While working on these studies I have become very interested again in the questions surrounding abstraction and in particular its relationship with music. This relationship is not about painting that strives to be ‘like’ music, to imitate it, certainly not painting that seeks to evoke musical or auditory sensations. It’s painting that attempts to parallel the way music is experienced.

Why is this so terribly hard? The urge to create paintings that could be experienced like music was introduced into the Fine Art forum about 100 years ago, but that means it’s still a fairly recent notion in the timespan of cultural history. Many recently past or contemporary artists may have evidenced how it could be achieved but that remains only one side of the deal that needs to be struck between creators and public perceptions. It may just be impossible; it may even go against the way we perceive things?

For me the fundamental is ‘Can we appreciate something without feeling the need to recognize what it is, where it comes from or what is meant by it?’ Yes, that’s possible with music! Of course if music appeals to us we become curious about where it comes from, and we may begin to formulate other questions, but those and other thoughts hardly affect its appeal while listening to it .. and I’m sure that most people would agree that the question ‘what is meant by it’ is unlikely to be in their minds while enjoying it? It does its job without the need for meaning! To put it another way, music can work on us without the need to reference anything other than itself.

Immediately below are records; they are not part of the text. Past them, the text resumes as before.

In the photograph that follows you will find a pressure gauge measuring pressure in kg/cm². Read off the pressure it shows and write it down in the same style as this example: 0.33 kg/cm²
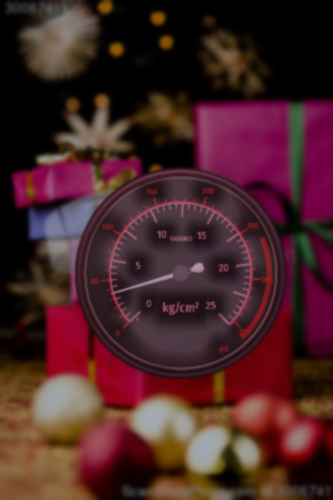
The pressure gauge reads 2.5 kg/cm²
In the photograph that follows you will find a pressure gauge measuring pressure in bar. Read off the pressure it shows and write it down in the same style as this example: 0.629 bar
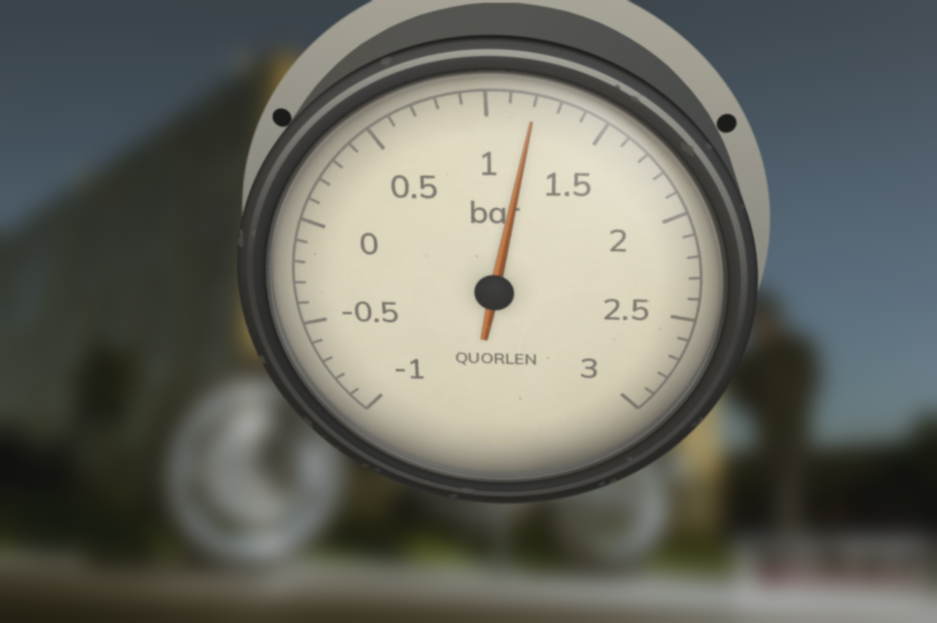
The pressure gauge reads 1.2 bar
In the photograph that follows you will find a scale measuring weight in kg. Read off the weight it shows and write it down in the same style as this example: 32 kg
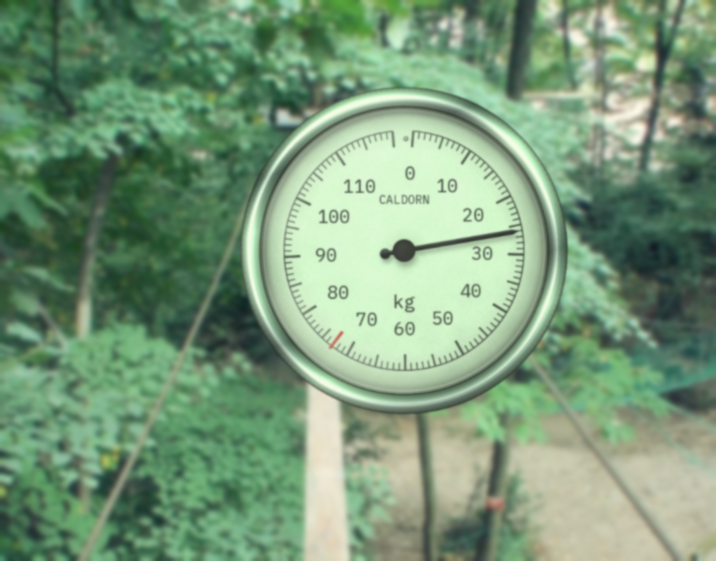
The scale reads 26 kg
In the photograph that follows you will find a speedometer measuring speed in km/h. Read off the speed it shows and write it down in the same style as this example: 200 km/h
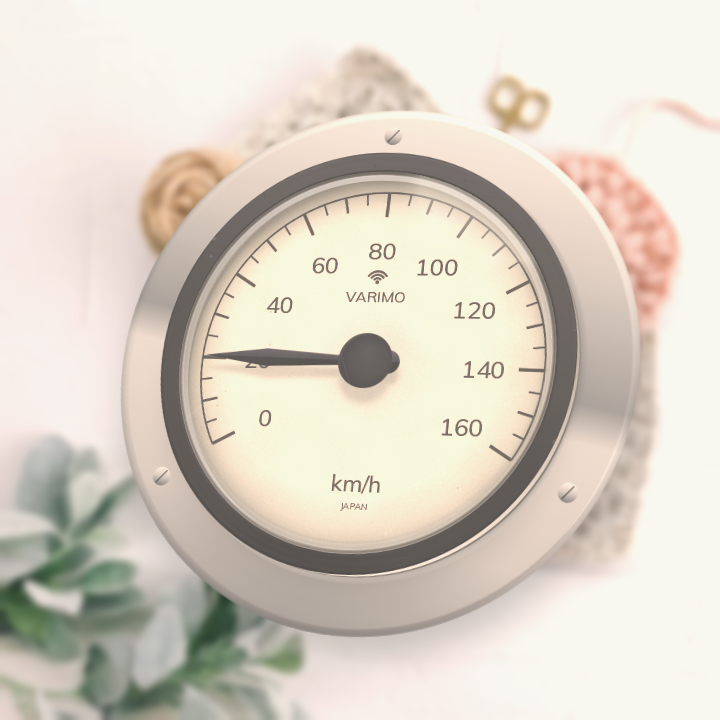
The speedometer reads 20 km/h
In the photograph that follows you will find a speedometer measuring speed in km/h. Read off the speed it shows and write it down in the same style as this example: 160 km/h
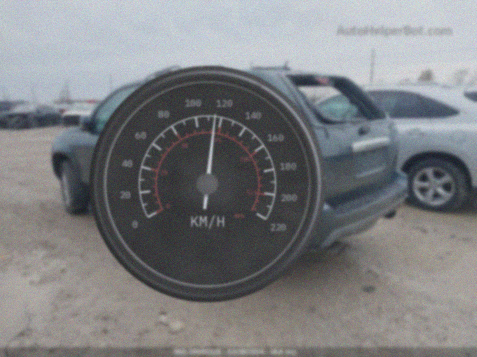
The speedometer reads 115 km/h
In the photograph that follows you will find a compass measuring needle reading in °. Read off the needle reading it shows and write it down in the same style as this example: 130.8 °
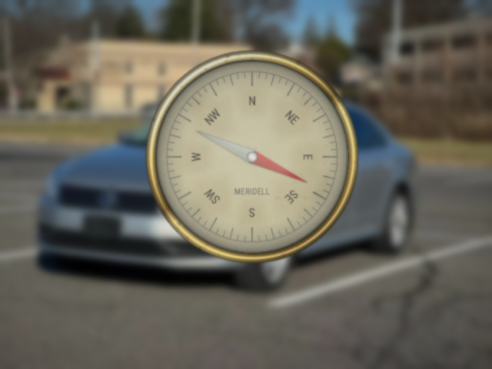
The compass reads 115 °
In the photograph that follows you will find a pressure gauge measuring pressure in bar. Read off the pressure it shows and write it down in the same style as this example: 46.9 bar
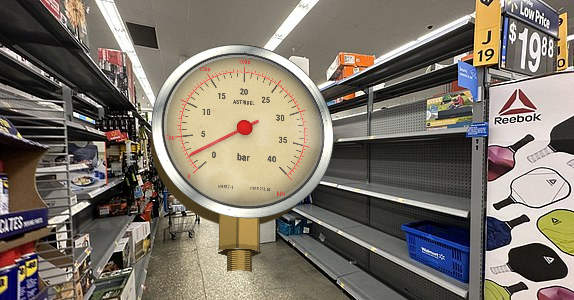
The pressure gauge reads 2 bar
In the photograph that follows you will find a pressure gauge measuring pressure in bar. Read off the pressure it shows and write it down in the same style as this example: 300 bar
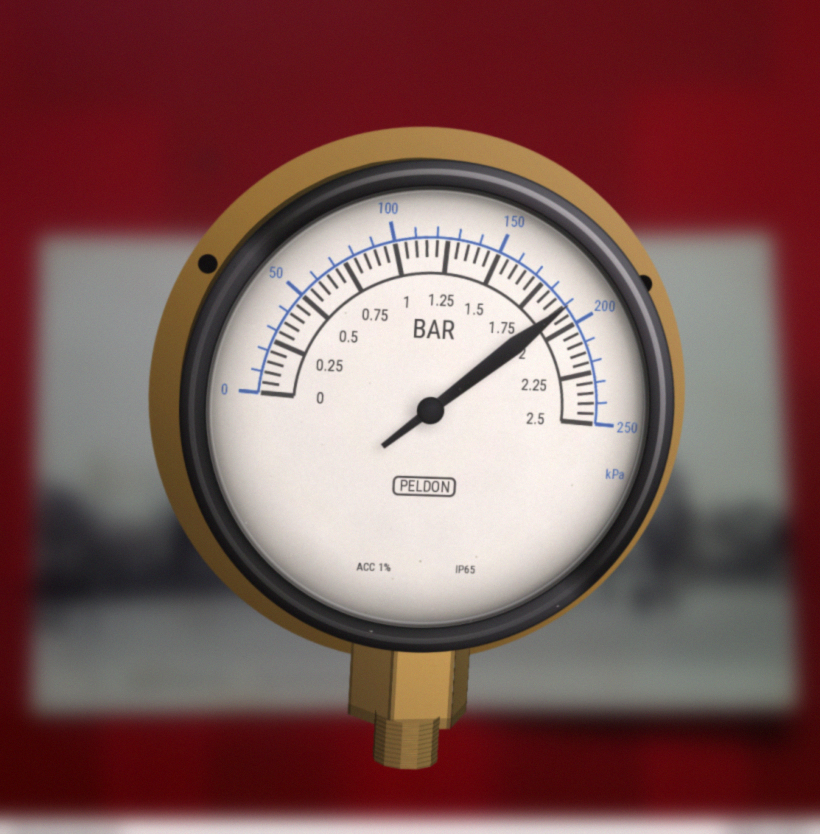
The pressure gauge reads 1.9 bar
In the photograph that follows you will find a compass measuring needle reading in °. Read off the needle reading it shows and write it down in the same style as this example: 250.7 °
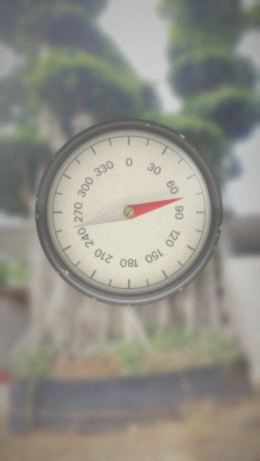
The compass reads 75 °
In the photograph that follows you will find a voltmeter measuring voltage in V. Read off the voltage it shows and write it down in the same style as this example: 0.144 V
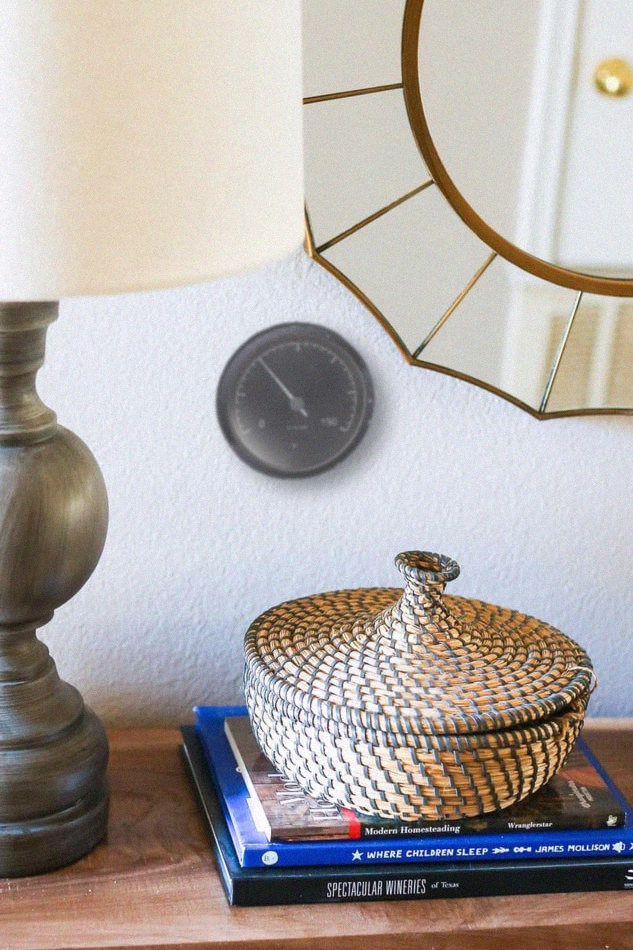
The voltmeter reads 50 V
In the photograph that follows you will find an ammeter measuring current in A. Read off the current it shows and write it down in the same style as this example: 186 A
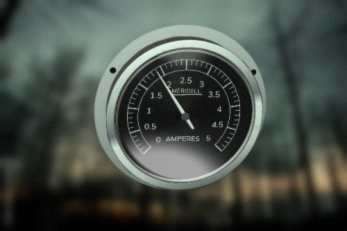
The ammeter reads 1.9 A
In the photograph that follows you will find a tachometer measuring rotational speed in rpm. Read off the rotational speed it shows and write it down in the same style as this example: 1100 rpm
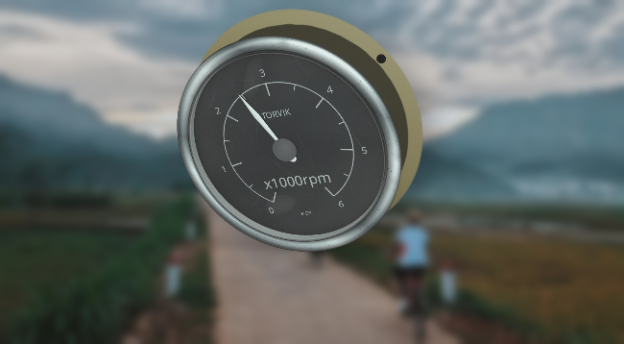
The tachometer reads 2500 rpm
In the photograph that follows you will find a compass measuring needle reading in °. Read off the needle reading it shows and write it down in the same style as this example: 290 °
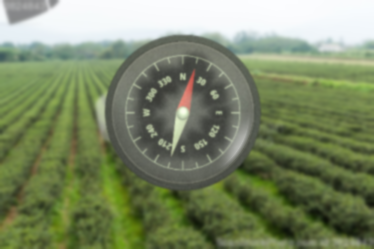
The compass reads 15 °
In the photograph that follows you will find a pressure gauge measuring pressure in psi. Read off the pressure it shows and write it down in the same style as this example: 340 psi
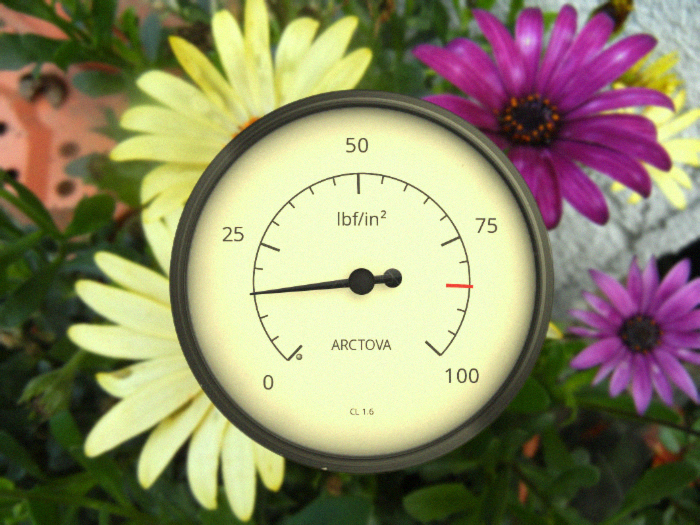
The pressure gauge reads 15 psi
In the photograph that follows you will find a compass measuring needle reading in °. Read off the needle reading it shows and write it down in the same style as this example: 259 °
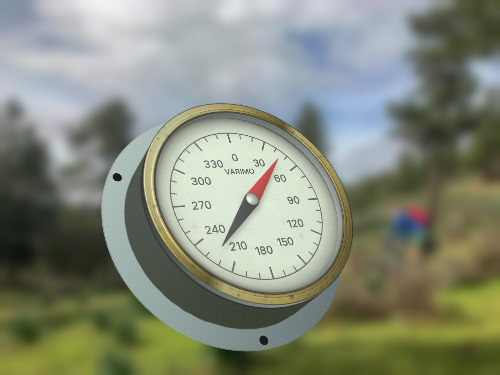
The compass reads 45 °
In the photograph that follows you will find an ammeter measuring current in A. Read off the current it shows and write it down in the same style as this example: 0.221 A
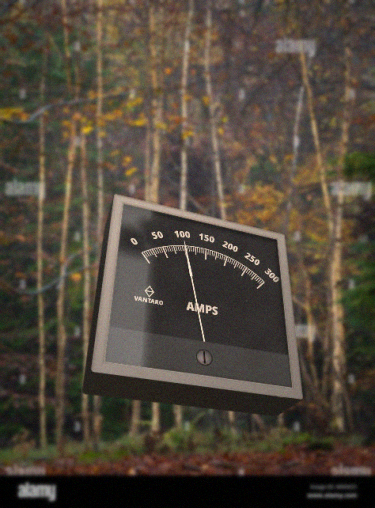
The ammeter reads 100 A
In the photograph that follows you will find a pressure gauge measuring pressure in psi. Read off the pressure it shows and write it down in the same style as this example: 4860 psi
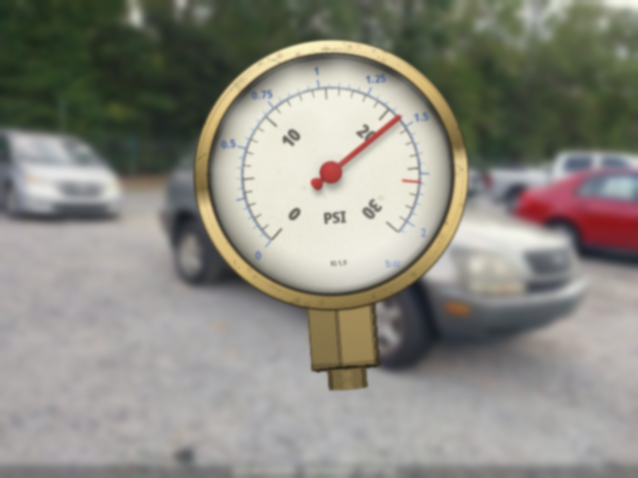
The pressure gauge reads 21 psi
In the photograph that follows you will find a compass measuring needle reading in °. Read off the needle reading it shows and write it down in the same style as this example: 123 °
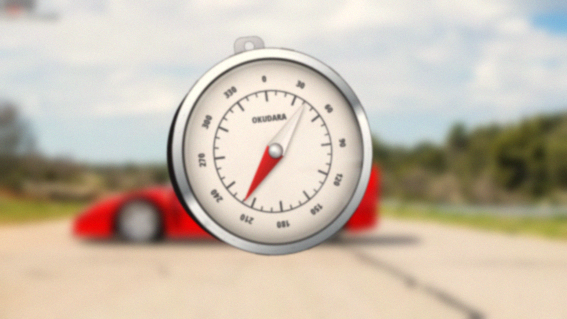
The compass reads 220 °
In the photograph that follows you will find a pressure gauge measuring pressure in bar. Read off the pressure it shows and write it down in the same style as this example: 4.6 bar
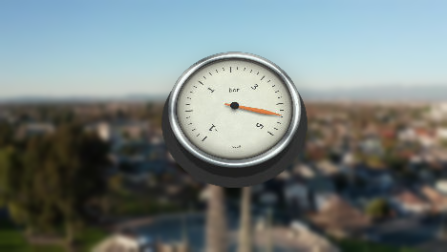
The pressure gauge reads 4.4 bar
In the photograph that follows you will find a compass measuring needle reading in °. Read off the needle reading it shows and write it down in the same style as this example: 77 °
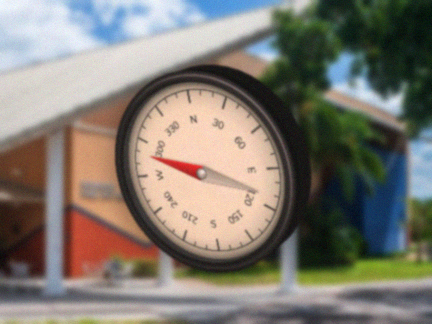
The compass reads 290 °
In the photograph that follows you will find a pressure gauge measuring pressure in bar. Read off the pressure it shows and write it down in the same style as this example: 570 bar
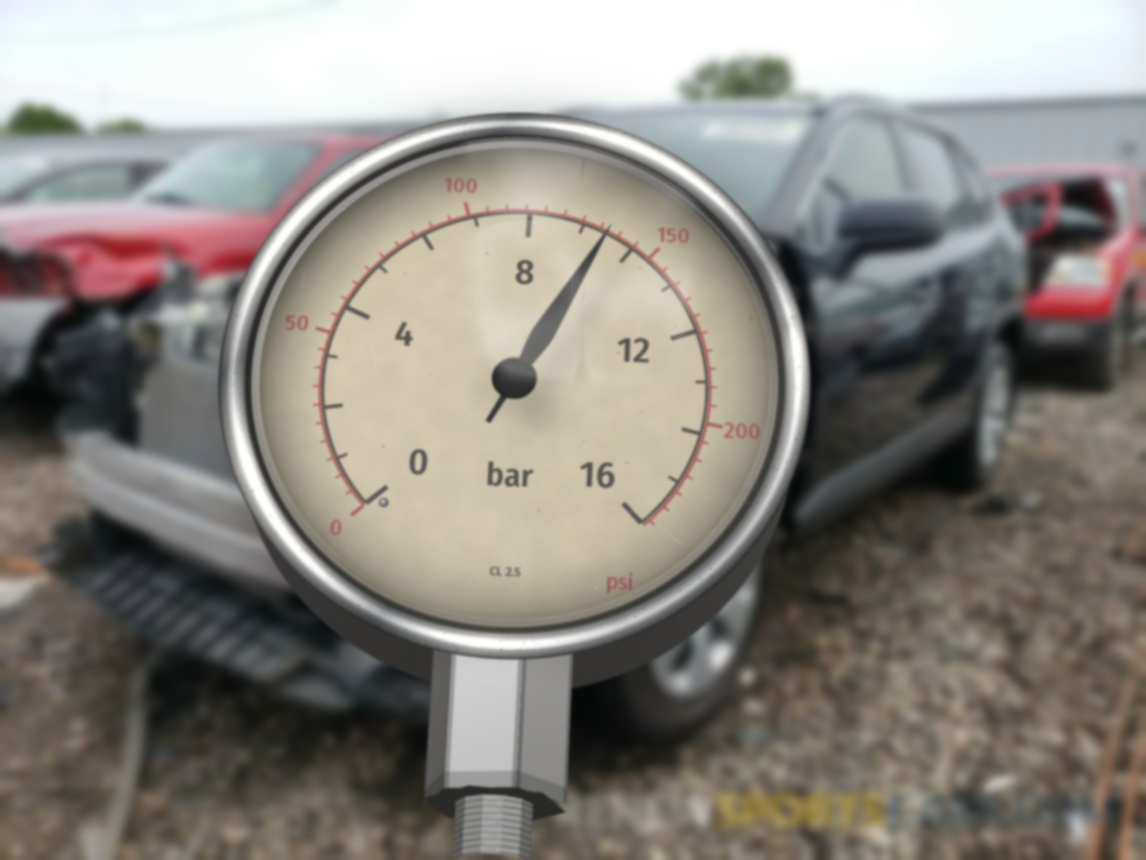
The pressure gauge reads 9.5 bar
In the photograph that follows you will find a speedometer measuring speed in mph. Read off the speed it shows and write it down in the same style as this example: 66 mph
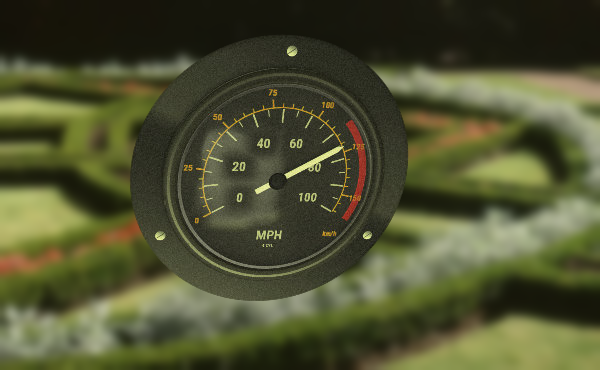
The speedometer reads 75 mph
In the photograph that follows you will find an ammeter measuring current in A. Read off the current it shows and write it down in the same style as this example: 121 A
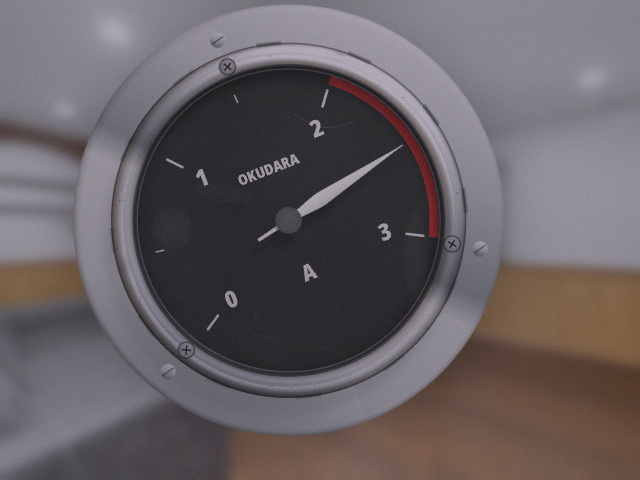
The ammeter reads 2.5 A
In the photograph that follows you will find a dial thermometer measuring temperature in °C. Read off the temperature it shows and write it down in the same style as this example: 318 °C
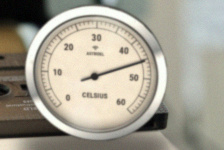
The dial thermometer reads 45 °C
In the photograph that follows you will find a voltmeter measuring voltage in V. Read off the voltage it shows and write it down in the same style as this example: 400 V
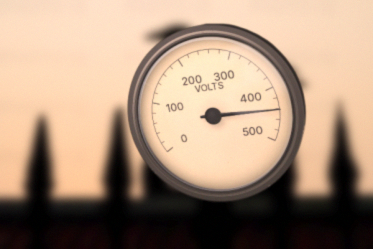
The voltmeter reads 440 V
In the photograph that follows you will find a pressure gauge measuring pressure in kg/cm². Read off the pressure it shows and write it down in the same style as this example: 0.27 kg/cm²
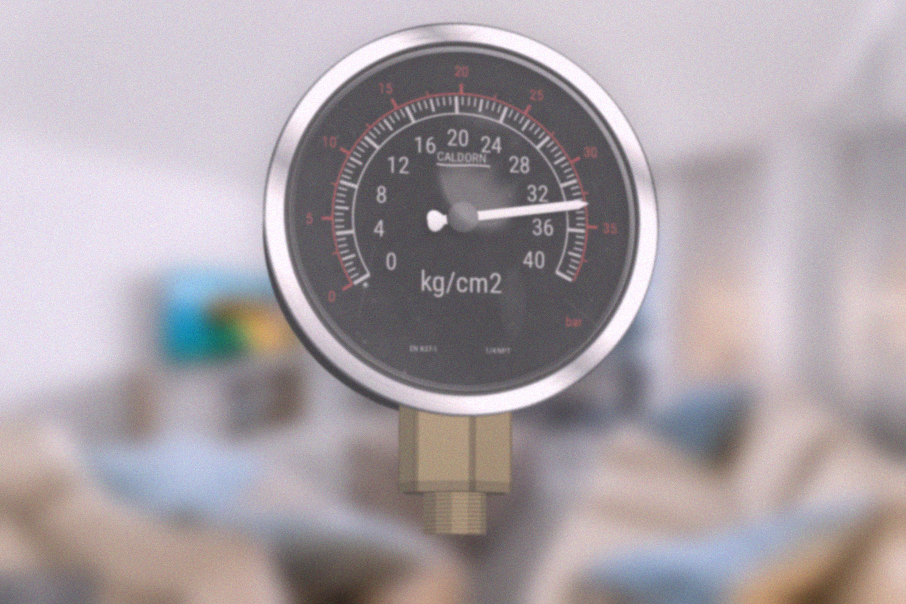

Why can’t we do that with painting? For the moment I’m fairly convinced that we can’t .. but I don’t know why yet. Is it simply because vision is our primary means of reading, interpreting or in other words ‘making sense’ of our world, so we just can’t let go of that basic directive when it comes to processing anything visual? Or is it linked to the very different way we receive the two i.e. music can only ever be one note at a time, as it were, whereas a painting is commonly taken in all at once, then re-examined in detail? So the brain has to process the input in a different way? In a sense, music is never there, it can’t be ‘frozen’, our perception of it is a combination of the memory of what has been and the anticipation of what is to come. Maybe it’s just this disembodiment which is the key to understanding why music can work on us so ‘abstractly’ whereas painting cannot?